I was too startled at first to tell him why I was in such a state. But I calmed down. I decided to tell him the truth, to say, You’re the only person I’ll ever love— it was the perfect place, secluded and smelling of smashed apples and dusty flowers. The lush place itself was my excuse; and there was that rumpus in my vitals.

“Ollie, you’re the only—”

I heard a noise and looked up to see if the windmill was turning. The sails were anchored, but sometimes they broke loose and spun all night. Today there was no feel of wind, only the silken rustle of its sound.

“Did you hear something?” I said, worried that we’d be caught alone, discovered like plotters and perhaps accused.

This took seconds.
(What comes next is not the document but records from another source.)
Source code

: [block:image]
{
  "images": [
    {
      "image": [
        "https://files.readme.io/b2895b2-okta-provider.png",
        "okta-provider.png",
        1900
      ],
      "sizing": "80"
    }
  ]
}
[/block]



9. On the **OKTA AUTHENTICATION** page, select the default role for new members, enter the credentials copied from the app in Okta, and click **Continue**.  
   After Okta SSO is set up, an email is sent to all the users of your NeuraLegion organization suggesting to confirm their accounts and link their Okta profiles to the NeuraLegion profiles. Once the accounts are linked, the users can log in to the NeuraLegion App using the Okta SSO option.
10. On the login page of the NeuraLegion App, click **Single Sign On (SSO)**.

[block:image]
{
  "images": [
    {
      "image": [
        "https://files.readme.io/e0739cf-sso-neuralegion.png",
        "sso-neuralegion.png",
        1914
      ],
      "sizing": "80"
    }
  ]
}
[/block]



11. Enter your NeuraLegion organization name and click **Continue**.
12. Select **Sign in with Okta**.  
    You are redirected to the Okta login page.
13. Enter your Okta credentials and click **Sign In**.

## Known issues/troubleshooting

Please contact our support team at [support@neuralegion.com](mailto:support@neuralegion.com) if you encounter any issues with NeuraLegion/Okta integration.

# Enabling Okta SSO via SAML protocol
I saw Phoebe in her white dress spring up out of the grass and toss her hair and take a dance step toward us.

“It’s only me,” she said.

Orlando said, “It was Maude — fooling with the tree.”

Snap: Orlando kneeling innocently on his grass stains with a slash of sunlight on his face and a kind of eagerness in his eyes; and behind him — Pre-Raphaelite, like the paintings Millais did from Rupert Potter photographs — Phoebe in the dress that gave her a moth’s fragile wing-sleeves, a brittle sprite fluttering over him as if she was learning to fly and about to droop on his wrist in exhaustion. Two pretty creatures wondering who I was, and in the foreground a mass of fallen apples like the windfalls on the morning after a storm, with white reflections printed on their upturned sides, and the birds’ mad tweeching and the sawing of insects’ teeth and the wind in the boughs and leaves that made a sound like surf.